Top of STORED DATA

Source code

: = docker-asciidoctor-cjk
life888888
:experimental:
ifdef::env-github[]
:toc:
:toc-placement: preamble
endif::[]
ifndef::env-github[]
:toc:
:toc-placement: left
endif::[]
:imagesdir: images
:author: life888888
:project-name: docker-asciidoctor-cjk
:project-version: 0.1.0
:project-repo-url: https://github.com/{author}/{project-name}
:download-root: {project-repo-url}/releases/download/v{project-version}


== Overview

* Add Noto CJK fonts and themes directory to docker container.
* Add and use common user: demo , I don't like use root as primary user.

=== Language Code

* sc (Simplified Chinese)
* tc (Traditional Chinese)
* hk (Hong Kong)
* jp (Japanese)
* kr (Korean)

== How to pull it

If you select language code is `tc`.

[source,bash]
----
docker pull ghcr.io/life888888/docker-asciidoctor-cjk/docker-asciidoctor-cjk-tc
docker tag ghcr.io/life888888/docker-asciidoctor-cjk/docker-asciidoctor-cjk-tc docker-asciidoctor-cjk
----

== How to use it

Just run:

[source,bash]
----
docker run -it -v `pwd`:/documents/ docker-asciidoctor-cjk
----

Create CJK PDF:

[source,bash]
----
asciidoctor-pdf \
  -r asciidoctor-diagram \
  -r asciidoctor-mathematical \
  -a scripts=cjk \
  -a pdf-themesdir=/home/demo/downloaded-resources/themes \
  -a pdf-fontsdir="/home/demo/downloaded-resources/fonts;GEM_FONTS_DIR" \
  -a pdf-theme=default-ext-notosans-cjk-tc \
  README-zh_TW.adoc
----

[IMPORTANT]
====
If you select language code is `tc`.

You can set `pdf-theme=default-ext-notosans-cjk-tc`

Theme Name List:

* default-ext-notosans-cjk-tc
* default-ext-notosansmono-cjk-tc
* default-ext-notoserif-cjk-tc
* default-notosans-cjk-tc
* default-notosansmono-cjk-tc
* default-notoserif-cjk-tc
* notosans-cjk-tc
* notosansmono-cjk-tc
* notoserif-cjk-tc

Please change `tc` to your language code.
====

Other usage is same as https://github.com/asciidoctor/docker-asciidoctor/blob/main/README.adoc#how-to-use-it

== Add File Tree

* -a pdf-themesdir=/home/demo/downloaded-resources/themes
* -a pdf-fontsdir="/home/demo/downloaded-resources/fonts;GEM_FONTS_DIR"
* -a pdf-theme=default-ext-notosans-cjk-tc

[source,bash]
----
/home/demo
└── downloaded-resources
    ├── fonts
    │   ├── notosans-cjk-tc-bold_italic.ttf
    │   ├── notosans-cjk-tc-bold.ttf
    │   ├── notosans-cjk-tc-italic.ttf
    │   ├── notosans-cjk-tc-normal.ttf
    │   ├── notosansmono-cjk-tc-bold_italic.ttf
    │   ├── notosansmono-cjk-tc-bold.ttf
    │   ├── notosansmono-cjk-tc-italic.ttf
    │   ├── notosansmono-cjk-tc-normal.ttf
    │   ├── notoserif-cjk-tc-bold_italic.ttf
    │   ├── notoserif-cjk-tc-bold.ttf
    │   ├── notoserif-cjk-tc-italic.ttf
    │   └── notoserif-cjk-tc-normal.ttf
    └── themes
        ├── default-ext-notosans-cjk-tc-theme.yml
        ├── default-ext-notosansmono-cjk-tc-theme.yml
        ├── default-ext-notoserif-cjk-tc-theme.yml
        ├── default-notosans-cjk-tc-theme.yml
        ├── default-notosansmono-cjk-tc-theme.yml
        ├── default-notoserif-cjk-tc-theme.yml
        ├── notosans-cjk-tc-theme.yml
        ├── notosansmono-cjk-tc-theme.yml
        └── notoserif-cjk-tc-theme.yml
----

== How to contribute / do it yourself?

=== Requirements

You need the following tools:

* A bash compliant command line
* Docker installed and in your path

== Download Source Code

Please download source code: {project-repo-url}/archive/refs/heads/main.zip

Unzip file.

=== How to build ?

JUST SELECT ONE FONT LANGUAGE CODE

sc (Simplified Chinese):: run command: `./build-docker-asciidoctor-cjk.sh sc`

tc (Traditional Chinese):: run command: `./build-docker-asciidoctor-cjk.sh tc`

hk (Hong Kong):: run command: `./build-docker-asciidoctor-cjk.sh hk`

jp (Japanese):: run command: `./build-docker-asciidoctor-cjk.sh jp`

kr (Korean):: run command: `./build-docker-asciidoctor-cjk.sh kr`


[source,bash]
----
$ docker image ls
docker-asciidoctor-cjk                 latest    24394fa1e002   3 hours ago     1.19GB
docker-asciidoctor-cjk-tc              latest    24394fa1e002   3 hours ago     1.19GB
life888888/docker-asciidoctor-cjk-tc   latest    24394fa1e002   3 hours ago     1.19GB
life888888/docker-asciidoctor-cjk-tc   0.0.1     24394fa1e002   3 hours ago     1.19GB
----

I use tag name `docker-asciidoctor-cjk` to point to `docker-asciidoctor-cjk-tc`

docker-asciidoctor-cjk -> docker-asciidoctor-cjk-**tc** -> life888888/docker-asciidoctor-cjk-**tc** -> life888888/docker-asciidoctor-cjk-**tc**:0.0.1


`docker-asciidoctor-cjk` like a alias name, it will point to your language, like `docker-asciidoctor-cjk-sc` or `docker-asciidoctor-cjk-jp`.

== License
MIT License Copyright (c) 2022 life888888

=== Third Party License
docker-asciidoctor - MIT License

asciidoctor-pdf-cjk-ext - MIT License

Bottom of STORED DATA

== TASK INSTRUCTIONS ==
The full set of records is to be written out once more, word for word.

== FINAL ANSWER ==
Source code

: = docker-asciidoctor-cjk
life888888
:experimental:
ifdef::env-github[]
:toc:
:toc-placement: preamble
endif::[]
ifndef::env-github[]
:toc:
:toc-placement: left
endif::[]
:imagesdir: images
:author: life888888
:project-name: docker-asciidoctor-cjk
:project-version: 0.1.0
:project-repo-url: https://github.com/{author}/{project-name}
:download-root: {project-repo-url}/releases/download/v{project-version}


== Overview

* Add Noto CJK fonts and themes directory to docker container.
* Add and use common user: demo , I don't like use root as primary user.

=== Language Code

* sc (Simplified Chinese)
* tc (Traditional Chinese)
* hk (Hong Kong)
* jp (Japanese)
* kr (Korean)

== How to pull it

If you select language code is `tc`.

[source,bash]
----
docker pull ghcr.io/life888888/docker-asciidoctor-cjk/docker-asciidoctor-cjk-tc
docker tag ghcr.io/life888888/docker-asciidoctor-cjk/docker-asciidoctor-cjk-tc docker-asciidoctor-cjk
----

== How to use it

Just run:

[source,bash]
----
docker run -it -v `pwd`:/documents/ docker-asciidoctor-cjk
----

Create CJK PDF:

[source,bash]
----
asciidoctor-pdf \
  -r asciidoctor-diagram \
  -r asciidoctor-mathematical \
  -a scripts=cjk \
  -a pdf-themesdir=/home/demo/downloaded-resources/themes \
  -a pdf-fontsdir="/home/demo/downloaded-resources/fonts;GEM_FONTS_DIR" \
  -a pdf-theme=default-ext-notosans-cjk-tc \
  README-zh_TW.adoc
----

[IMPORTANT]
====
If you select language code is `tc`.

You can set `pdf-theme=default-ext-notosans-cjk-tc`

Theme Name List:

* default-ext-notosans-cjk-tc
* default-ext-notosansmono-cjk-tc
* default-ext-notoserif-cjk-tc
* default-notosans-cjk-tc
* default-notosansmono-cjk-tc
* default-notoserif-cjk-tc
* notosans-cjk-tc
* notosansmono-cjk-tc
* notoserif-cjk-tc

Please change `tc` to your language code.
====

Other usage is same as https://github.com/asciidoctor/docker-asciidoctor/blob/main/README.adoc#how-to-use-it

== Add File Tree

* -a pdf-themesdir=/home/demo/downloaded-resources/themes
* -a pdf-fontsdir="/home/demo/downloaded-resources/fonts;GEM_FONTS_DIR"
* -a pdf-theme=default-ext-notosans-cjk-tc

[source,bash]
----
/home/demo
└── downloaded-resources
    ├── fonts
    │   ├── notosans-cjk-tc-bold_italic.ttf
    │   ├── notosans-cjk-tc-bold.ttf
    │   ├── notosans-cjk-tc-italic.ttf
    │   ├── notosans-cjk-tc-normal.ttf
    │   ├── notosansmono-cjk-tc-bold_italic.ttf
    │   ├── notosansmono-cjk-tc-bold.ttf
    │   ├── notosansmono-cjk-tc-italic.ttf
    │   ├── notosansmono-cjk-tc-normal.ttf
    │   ├── notoserif-cjk-tc-bold_italic.ttf
    │   ├── notoserif-cjk-tc-bold.ttf
    │   ├── notoserif-cjk-tc-italic.ttf
    │   └── notoserif-cjk-tc-normal.ttf
    └── themes
        ├── default-ext-notosans-cjk-tc-theme.yml
        ├── default-ext-notosansmono-cjk-tc-theme.yml
        ├── default-ext-notoserif-cjk-tc-theme.yml
        ├── default-notosans-cjk-tc-theme.yml
        ├── default-notosansmono-cjk-tc-theme.yml
        ├── default-notoserif-cjk-tc-theme.yml
        ├── notosans-cjk-tc-theme.yml
        ├── notosansmono-cjk-tc-theme.yml
        └── notoserif-cjk-tc-theme.yml
----

== How to contribute / do it yourself?

=== Requirements

You need the following tools:

* A bash compliant command line
* Docker installed and in your path

== Download Source Code

Please download source code: {project-repo-url}/archive/refs/heads/main.zip

Unzip file.

=== How to build ?

JUST SELECT ONE FONT LANGUAGE CODE

sc (Simplified Chinese):: run command: `./build-docker-asciidoctor-cjk.sh sc`

tc (Traditional Chinese):: run command: `./build-docker-asciidoctor-cjk.sh tc`

hk (Hong Kong):: run command: `./build-docker-asciidoctor-cjk.sh hk`

jp (Japanese):: run command: `./build-docker-asciidoctor-cjk.sh jp`

kr (Korean):: run command: `./build-docker-asciidoctor-cjk.sh kr`


[source,bash]
----
$ docker image ls
docker-asciidoctor-cjk                 latest    24394fa1e002   3 hours ago     1.19GB
docker-asciidoctor-cjk-tc              latest    24394fa1e002   3 hours ago     1.19GB
life888888/docker-asciidoctor-cjk-tc   latest    24394fa1e002   3 hours ago     1.19GB
life888888/docker-asciidoctor-cjk-tc   0.0.1     24394fa1e002   3 hours ago     1.19GB
----

I use tag name `docker-asciidoctor-cjk` to point to `docker-asciidoctor-cjk-tc`

docker-asciidoctor-cjk -> docker-asciidoctor-cjk-**tc** -> life888888/docker-asciidoctor-cjk-**tc** -> life888888/docker-asciidoctor-cjk-**tc**:0.0.1


`docker-asciidoctor-cjk` like a alias name, it will point to your language, like `docker-asciidoctor-cjk-sc` or `docker-asciidoctor-cjk-jp`.

== License
MIT License Copyright (c) 2022 life888888

=== Third Party License
docker-asciidoctor - MIT License

asciidoctor-pdf-cjk-ext - MIT License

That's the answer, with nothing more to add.